Records taken from a dataset:

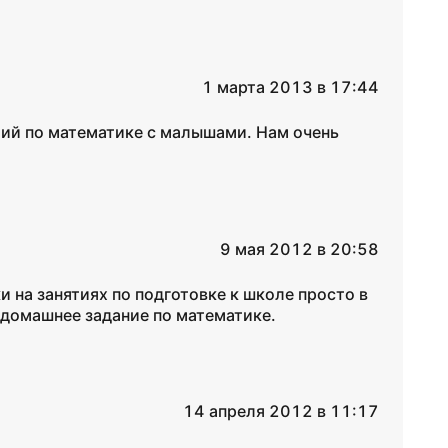
1 марта 2013 в 17:44
ий по математике с малышами. Нам очень
9 мая 2012 в 20:58
и на занятиях по подготовке к школе просто в
 домашнее задание по математике.
14 апреля 2012 в 11:17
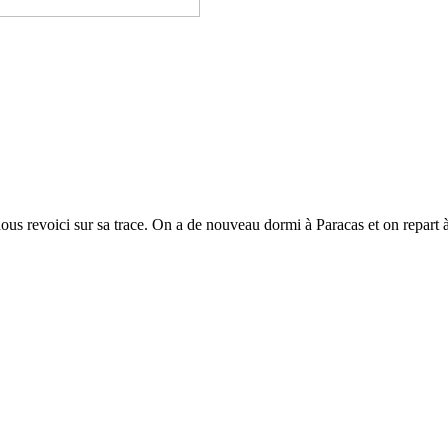
us revoici sur sa trace. On a de nouveau dormi à Paracas et on repart à l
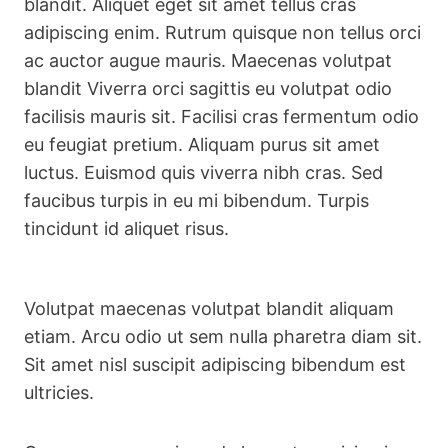
blandit. Aliquet eget sit amet tellus cras
adipiscing enim. Rutrum quisque non tellus orci
ac auctor augue mauris. Maecenas volutpat
blandit Viverra orci sagittis eu volutpat odio
facilisis mauris sit. Facilisi cras fermentum odio
eu feugiat pretium. Aliquam purus sit amet
luctus. Euismod quis viverra nibh cras. Sed
faucibus turpis in eu mi bibendum. Turpis
tincidunt id aliquet risus.
Volutpat maecenas volutpat blandit aliquam
etiam. Arcu odio ut sem nulla pharetra diam sit.
Sit amet nisl suscipit adipiscing bibendum est
ultricies.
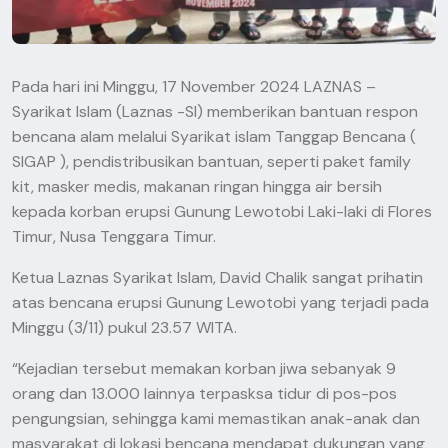
Pada hari ini Minggu, 17 November 2024 LAZNAS –
Syarikat Islam (Laznas -SI) memberikan bantuan respon
bencana alam melalui Syarikat islam Tanggap Bencana (
SIGAP ), pendistribusikan bantuan, seperti paket family
kit, masker medis, makanan ringan hingga air bersih
kepada korban erupsi Gunung Lewotobi Laki-laki di Flores
Timur, Nusa Tenggara Timur.
Ketua Laznas Syarikat Islam, David Chalik sangat prihatin
atas bencana erupsi Gunung Lewotobi yang terjadi pada
Minggu (3/11) pukul 23.57 WITA.
“Kejadian tersebut memakan korban jiwa sebanyak 9
orang dan 13.000 lainnya terpasksa tidur di pos-pos
pengungsian, sehingga kami memastikan anak-anak dan
masyarakat di lokasi bencana mendapat dukungan yang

Problem to solve:
Rewrite all the records above, replacing every "blandit" with "mattis" and changing nothing else. Leave the pictures out.

Completed task:
1 марта 2013 в 17:44
ий по математике с малышами. Нам очень
9 мая 2012 в 20:58
и на занятиях по подготовке к школе просто в
 домашнее задание по математике.
14 апреля 2012 в 11:17
us revoici sur sa trace. On a de nouveau dormi à Paracas et on repart à l
mattis. Aliquet eget sit amet tellus cras
adipiscing enim. Rutrum quisque non tellus orci
ac auctor augue mauris. Maecenas volutpat
mattis Viverra orci sagittis eu volutpat odio
facilisis mauris sit. Facilisi cras fermentum odio
eu feugiat pretium. Aliquam purus sit amet
luctus. Euismod quis viverra nibh cras. Sed
faucibus turpis in eu mi bibendum. Turpis
tincidunt id aliquet risus.
Volutpat maecenas volutpat mattis aliquam
etiam. Arcu odio ut sem nulla pharetra diam sit.
Sit amet nisl suscipit adipiscing bibendum est
ultricies.
Pada hari ini Minggu, 17 November 2024 LAZNAS –
Syarikat Islam (Laznas -SI) memberikan bantuan respon
bencana alam melalui Syarikat islam Tanggap Bencana (
SIGAP ), pendistribusikan bantuan, seperti paket family
kit, masker medis, makanan ringan hingga air bersih
kepada korban erupsi Gunung Lewotobi Laki-laki di Flores
Timur, Nusa Tenggara Timur.
Ketua Laznas Syarikat Islam, David Chalik sangat prihatin
atas bencana erupsi Gunung Lewotobi yang terjadi pada
Minggu (3/11) pukul 23.57 WITA.
“Kejadian tersebut memakan korban jiwa sebanyak 9
orang dan 13.000 lainnya terpasksa tidur di pos-pos
pengungsian, sehingga kami memastikan anak-anak dan
masyarakat di lokasi bencana mendapat dukungan yang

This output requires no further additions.